South Pole reaches unicorn status, partners with Swisscom

12 Apr 2022

Quantum Commodity Intelligence - Swiss carbon project developer and climate solutions business South Pole is now valued at more than $1 billion following successful fundraises this year, its CEO Renat Heuberger told Quantum, while announcing a new partnership on data.

On Tuesday, telecommunications company Swisscom revealed a minority investment in South Pole and an agreement to cooperate on digitisation and sustainability.

This follows a large investment from Singapore's Temasek and the US' Salesforce Ventures announced just two months ago, in early February.

Carbon offset prices have risen more than 400% in the past year, boosting the valuation of companies involved in the sector and triggering a rush of investments.

South Pole was founded in 2006 and has provided finance to nearly 1,000 emission reduction projects in more than 50 countries to date.

The company has previously said that its founders, who still work there, and staff retain a majority share in the business.

Upstream and downstream focus

South Pole's focus on creation was project development, but over the last decade, it has also built a sizeable climate solutions business advising around 3,000 companies on how to reduce their carbon footprint.

Today, each business represents around half the company's activities, says Heuberger.

"16 years ago, the value was entirely in the upstream, but from around 2012 market value started shifting to the downstream. These days there's no clear buyer or seller's market and things are more balanced."

Tuesday's announcement, focused on climate solutions, will help the company accelerate investments in digitisation and "allow clients to decide at a much bigger scale."

Earlier this year, South Pole acquired Carbonsink to boost its carbon project pipeline and presence in Italy and took a majority stake in Sweden's GoClimate, which will remain autonomous.

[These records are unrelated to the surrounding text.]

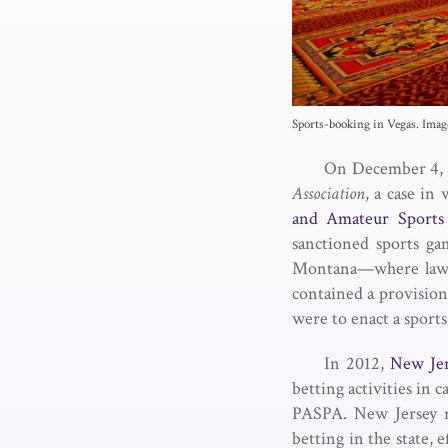
Sports-booking in Vegas. Ima
On December 4, 
Association
, a case in
and Amateur Sports 
sanctioned sports g
Montana—where laws a
contained a provision
were to enact a sport
In 2012,
New Jer
betting activities in 
PASPA. New Jersey r
betting in the state, 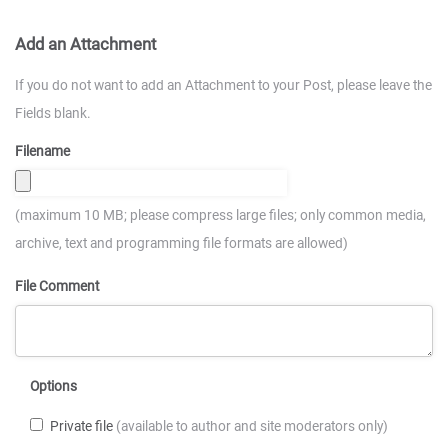
Add an Attachment
If you do not want to add an Attachment to your Post, please leave the
Fields blank.
Filename
(maximum 10 MB; please compress large files; only common media,
archive, text and programming file formats are allowed)
File Comment
Options
Private file
(available to author and site moderators only)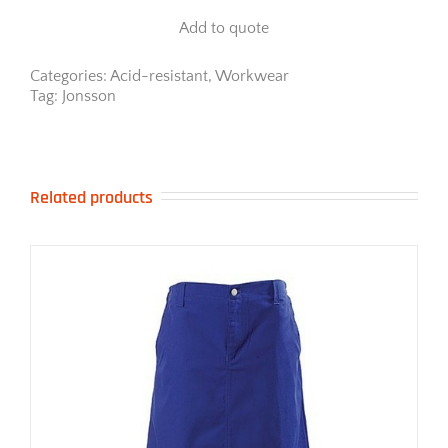
Work
Add to quote
Jacket
quantity
Categories:
Acid-resistant
,
Workwear
Tag:
Jonsson
Related products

GoClimate offers a subscription service that allows users to offset their personal emissions and also counts companies among its subscribers.

"Our ambition is much higher than trading carbon...we want to make money flow into climate solutions," says Renat Heuberger, who is keen to highlight the urgency of the climate challenge.

Largest project developer

In 2021, South Pole signed agreements to develop over 60 new carbon projects around the globe, with plans for at least as many projects again in 2022.

It is now the world's largest project developer with a market share of around 20% and a major focus on Asia, one of the largest sources of carbon credit supply.

The company also trades in carbon offsets but says this is not its core business.

Trade is only used to offload surplus volumes to intermediaries or to buy specific credits on behalf of clients from its advisory business.

It has seen a strong rise in interest for long-term investments from the corporate sector, a phenomenon that has also been highlighted by other developers.

This, for example, can take the form of a 20-year supply arrangement to develop a forestry project, where both South Pole and the client agree to invest.

"Supply has been low because demand was low. It's being fixed as we speak because we have a demand signal," says Heuberger.